* _INSTRUCCIÓN ESCRITA 1_
En el fragmento sobre la caída de Bashar Al Asad, ¿para qué medio hizo Almudena Ariza su cobertura del final del régimen sirio?
* _INSTRUCCIÓN ESCRITA 2_
Extrae literalmente del fragmento sobre la caída de Bashar Al Asad el pasaje que va desde "Así que me ha" hasta "son hechos noticiables.", ambos incluidos.
╭─ FRAGMENTO PARA LEER
Almudena Ariza ha contado la alegría del pueblo por el final de la tiranía de los Asad, la liberación de los presos políticos en lugares tan siniestros como el matadero de Sednaya, el regreso de los exiliados desde Líbano y Turquía, todo lo positivo, todo lo exaltante, todo lo gozoso que hay en el final de una dictadura

Percibo en el periodismo contemporáneo cierta incapacidad para celebrar las buenas noticias, para saborearlas con su público, aunque solo sea por un día, por unos cuantos días. Se produce una novedad sorpresiva y regocijante como la caída del tirano Bashar Al Asad y nuestro periodismo titula de inmediato con los muchos riesgos que acarrea este hecho, con las graves incertidumbres que pesan sobre Siria, con el recuento de los malvados locales, regionales e internacionales que pueden sacar tajada del asunto. Pues bien, yo no tengo el menor empacho en decir que me ha alegrado la caída del autócrata sirio. Tuve que sufrir el ominoso régimen del clan Asad en mis viajes profesionales a Damasco, con el indisimulado acoso de los mujabarats, y en mis años en Beirut, cuando la sombra amenazante de Damasco se añadía a los peligros de la ciudad.

Así que me ha gustado la cobertura para RTVE del final del régimen sirio realizada por Almudena Ariza. Sobre el terreno, no desde un despacho madrileño, Ariza ha contado la alegría del pueblo por el final de la tiranía de los Asad, la liberación de los presos políticos en lugares tan siniestros como el matadero de Sednaya, el regreso de los exiliados desde Líbano y Turquía, todo lo positivo, todo lo exaltante, todo lo gozoso que hay en el final de una dictadura hereditaria de más de medio siglo de duración. Sí, compañeros, esto también son hechos noticiables.

Comparto asimismo la visión expresada por Juan Carlos Sanz en El País: la huida de Bashar Al Asad es el punto final de la Primavera Árabe, una conclusión retrasada una década. Tras el derrocamiento del tunecino Ben Alí, el egipcio Mubarak, el yemení Saleh y el libio Gadafi por protestas democráticas callejeras, el sirio Bashar Al Asad se situó en el punto de mira de esa especie de revolución de 1848 del mundo árabe. Pero Asad reprimió a sangre y fuego las iniciales manifestaciones pacíficas de sus jóvenes y ello abrió la puerta a la oposición armada de islamistas y yihadistas, y a una feroz, larga y confusa guerra civil con la intervención de agentes exteriores como Irán, Turquía, Rusia, Hezbolá, Israel, Estados Unidos y el Sursuncorda. Últimamente se daba por hecho que Asad había logrado escapar a la tormenta y moriría en el poder como su padre Hafez, pero no ha sido así, ya lo ven. Nada está escrito en las estrellas.
╰─
╭─ FILAS DE DATOS
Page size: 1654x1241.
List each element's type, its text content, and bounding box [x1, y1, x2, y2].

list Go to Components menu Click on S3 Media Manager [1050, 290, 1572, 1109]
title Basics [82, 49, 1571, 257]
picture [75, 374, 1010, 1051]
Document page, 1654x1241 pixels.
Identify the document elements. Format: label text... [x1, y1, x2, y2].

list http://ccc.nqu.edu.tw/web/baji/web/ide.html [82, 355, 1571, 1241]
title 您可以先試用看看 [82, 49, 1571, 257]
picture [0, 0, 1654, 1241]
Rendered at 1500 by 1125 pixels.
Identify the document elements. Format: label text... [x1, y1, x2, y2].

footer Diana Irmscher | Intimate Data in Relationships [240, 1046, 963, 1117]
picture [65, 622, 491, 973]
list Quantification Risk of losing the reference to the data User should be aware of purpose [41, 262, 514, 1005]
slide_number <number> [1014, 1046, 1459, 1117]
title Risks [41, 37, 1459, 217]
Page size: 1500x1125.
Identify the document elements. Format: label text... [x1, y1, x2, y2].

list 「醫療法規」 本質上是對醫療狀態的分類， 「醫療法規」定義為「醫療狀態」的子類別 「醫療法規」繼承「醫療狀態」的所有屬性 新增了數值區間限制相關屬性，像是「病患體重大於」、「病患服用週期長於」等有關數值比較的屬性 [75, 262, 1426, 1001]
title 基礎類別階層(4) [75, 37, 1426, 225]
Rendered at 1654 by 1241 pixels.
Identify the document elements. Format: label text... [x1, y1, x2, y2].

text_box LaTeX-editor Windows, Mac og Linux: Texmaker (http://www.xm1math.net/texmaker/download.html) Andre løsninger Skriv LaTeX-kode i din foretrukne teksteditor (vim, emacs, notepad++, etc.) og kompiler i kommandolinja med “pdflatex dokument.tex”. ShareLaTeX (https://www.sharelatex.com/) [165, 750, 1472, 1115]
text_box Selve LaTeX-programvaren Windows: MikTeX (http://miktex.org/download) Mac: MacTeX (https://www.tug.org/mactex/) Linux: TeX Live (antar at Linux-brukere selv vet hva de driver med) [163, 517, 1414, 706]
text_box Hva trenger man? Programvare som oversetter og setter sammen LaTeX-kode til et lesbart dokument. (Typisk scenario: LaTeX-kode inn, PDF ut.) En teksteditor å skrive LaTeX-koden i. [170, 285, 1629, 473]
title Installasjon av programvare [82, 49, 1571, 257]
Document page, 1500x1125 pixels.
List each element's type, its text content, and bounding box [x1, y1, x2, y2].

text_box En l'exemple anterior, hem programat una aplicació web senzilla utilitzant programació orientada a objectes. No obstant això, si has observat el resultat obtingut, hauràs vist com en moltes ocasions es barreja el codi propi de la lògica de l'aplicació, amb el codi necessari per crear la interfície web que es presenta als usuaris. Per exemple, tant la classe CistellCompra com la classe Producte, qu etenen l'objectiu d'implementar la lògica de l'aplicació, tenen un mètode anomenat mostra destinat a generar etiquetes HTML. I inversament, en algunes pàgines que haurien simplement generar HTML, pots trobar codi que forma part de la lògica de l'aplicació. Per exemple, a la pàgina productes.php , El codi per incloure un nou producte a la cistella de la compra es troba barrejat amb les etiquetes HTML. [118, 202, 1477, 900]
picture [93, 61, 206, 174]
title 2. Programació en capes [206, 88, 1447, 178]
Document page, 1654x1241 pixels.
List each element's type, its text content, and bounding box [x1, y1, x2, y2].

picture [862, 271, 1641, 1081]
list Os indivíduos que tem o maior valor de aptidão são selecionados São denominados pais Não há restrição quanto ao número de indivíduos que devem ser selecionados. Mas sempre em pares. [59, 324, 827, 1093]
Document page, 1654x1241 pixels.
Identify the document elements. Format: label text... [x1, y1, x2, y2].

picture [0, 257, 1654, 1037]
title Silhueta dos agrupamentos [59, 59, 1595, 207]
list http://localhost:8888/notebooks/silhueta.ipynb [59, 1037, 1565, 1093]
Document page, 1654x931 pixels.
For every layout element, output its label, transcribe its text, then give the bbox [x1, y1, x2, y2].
╰─
* _RESPUESTA FINAL 1_
Para RTVE.

* _RESPUESTA FINAL 2_
Así que me ha gustado la cobertura para RTVE del final del régimen sirio realizada por Almudena Ariza. Sobre el terreno, no desde un despacho madrileño, Ariza ha contado la alegría del pueblo por el final de la tiranía de los Asad, la liberación de los presos políticos en lugares tan siniestros como el matadero de Sednaya, el regreso de los exiliados desde Líbano y Turquía, todo lo positivo, todo lo exaltante, todo lo gozoso que hay en el final de una dictadura hereditaria de más de medio siglo de duración. Sí, compañeros, esto también son hechos noticiables.